We’re in the midst of puppy camp right now with Sophie, the Westie puppy who joined us in January. We spend an hour a week learning the basics of civilized behavior—sit, stay, down, and how to control yourself when approached by another creature. The class consists of fifteen dogs of various breeds and sizes, and the head instructor has the demeanor of a high school coach working with a team of new recruits. She keeps both the over-stimulated puppies and anxious owners well in line.
“Ok, people, show me your poop clean-up bags. Hold ‘em high. There is no such thing as the poop fairy around here.”
One of the first things we learn is to use a marking word when our dog exhibits an appropriate and desired behavior. The word is “Yes!” spoken in a firm and exuberant manner. We practice saying it in unison as the instructor tosses a string cheese stick (highly prized treat) in the air and we all shout “Yes!” at the exact moment it hits the floor. Precise timing of the marking word is essential in teaching the puppy a new behavior. As each new command is taught, a correct response from the dog is followed immediately by “Yes!” and a food treat. The idea is for the owners to establish themselves as the leader of the pack but always through positive and encouraging praise, not by angry and punitive words.

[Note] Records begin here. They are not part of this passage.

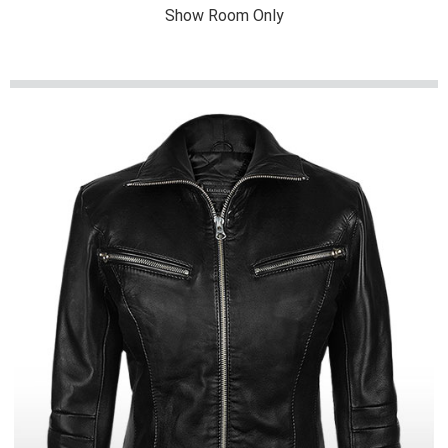
Show Room Only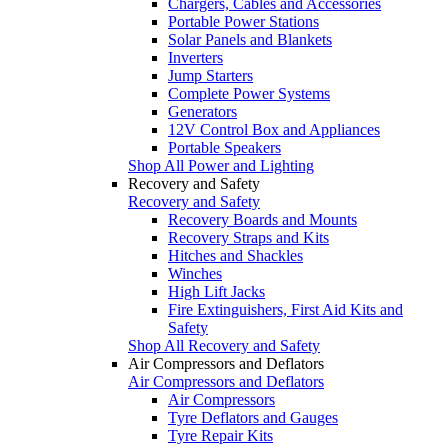
Chargers, Cables and Accessories
Portable Power Stations
Solar Panels and Blankets
Inverters
Jump Starters
Complete Power Systems
Generators
12V Control Box and Appliances
Portable Speakers
Shop All Power and Lighting
Recovery and Safety
Recovery and Safety
Recovery Boards and Mounts
Recovery Straps and Kits
Hitches and Shackles
Winches
High Lift Jacks
Fire Extinguishers, First Aid Kits and
Safety
Shop All Recovery and Safety
Air Compressors and Deflators
Air Compressors and Deflators
Air Compressors
Tyre Deflators and Gauges
Tyre Repair Kits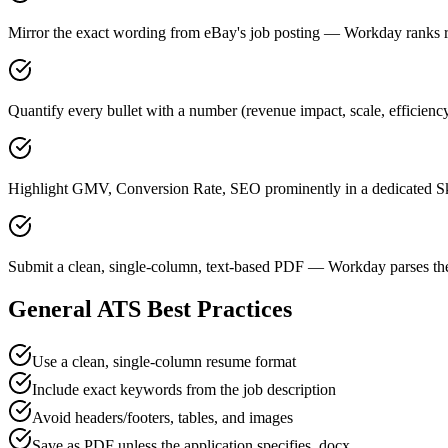
Mirror the exact wording from eBay's job posting — Workday ranks
Quantify every bullet with a number (revenue impact, scale, efficienc
Highlight GMV, Conversion Rate, SEO prominently in a dedicated Ski
Submit a clean, single-column, text-based PDF — Workday parses the
General ATS Best Practices
Use a clean, single-column resume format
Include exact keywords from the job description
Avoid headers/footers, tables, and images
Save as PDF unless the application specifies .docx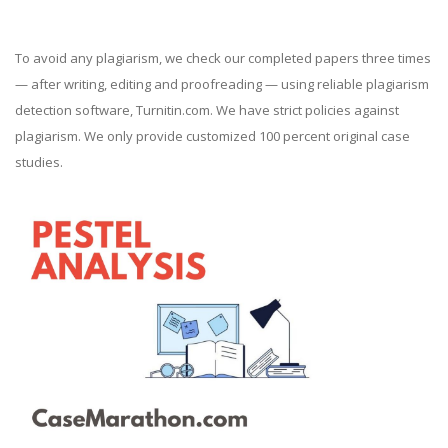
To avoid any plagiarism, we check our completed papers three times
— after writing, editing and proofreading — using reliable plagiarism
detection software, Turnitin.com. We have strict policies against
plagiarism. We only provide customized 100 percent original case
studies.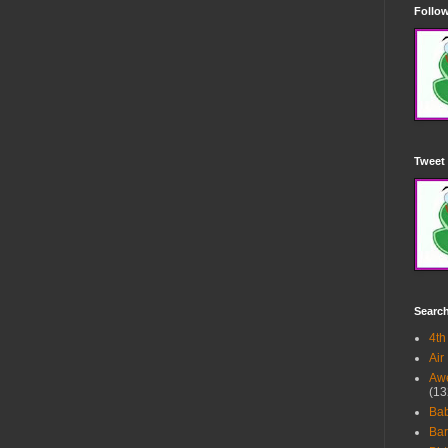
Follow
Tweet 
Searc
4th
Air
Awe
(13
Ba
Bar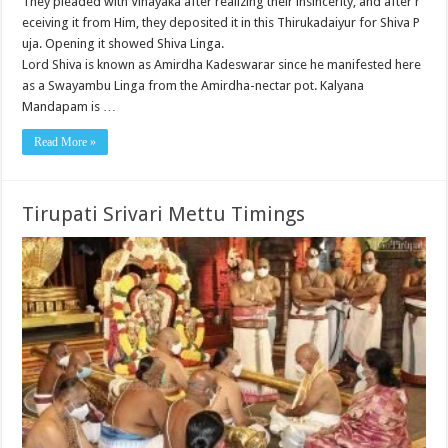
They pleaded with Vinayaka after realizing their insincerity, and after r
eceiving it from Him, they deposited it in this Thirukadaiyur for Shiva P
uja. Opening it showed Shiva Linga.
Lord Shiva is known as Amirdha Kadeswarar since he manifested here
as a Swayambu Linga from the Amirdha-nectar pot. Kalyana
Mandapam is …
Read More »
Tirupati Srivari Mettu Timings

I couldn’t help but think how we have all had to learn new commands in the last year. Stay home, mask up, quarantine, social distance, lock down. Behaviors for which we previously had no more understanding or context than a three-month old puppy being told to sit and stay. Maybe we needed a marking word to get us to do what we were supposed to or maybe we needed more high value treats to reward us when we complied, although the reward of not getting sick or dying is pretty high value. It seems like many of us were easily distracted—barking at others, pulling on our leashes, and trying to establish dominance in the pack.
At the end of the six-week session, dogs and their owners must demonstrate a number of basic skills in order for the dog to be designated an “American Kennel Club Star Puppy.” It requires cooperation and practice and working together as a team. Learning to be good human and canine citizens involves constant repetition of the marking word and lots of treats and lots of hugs. We could all take a lesson from the dog trainers.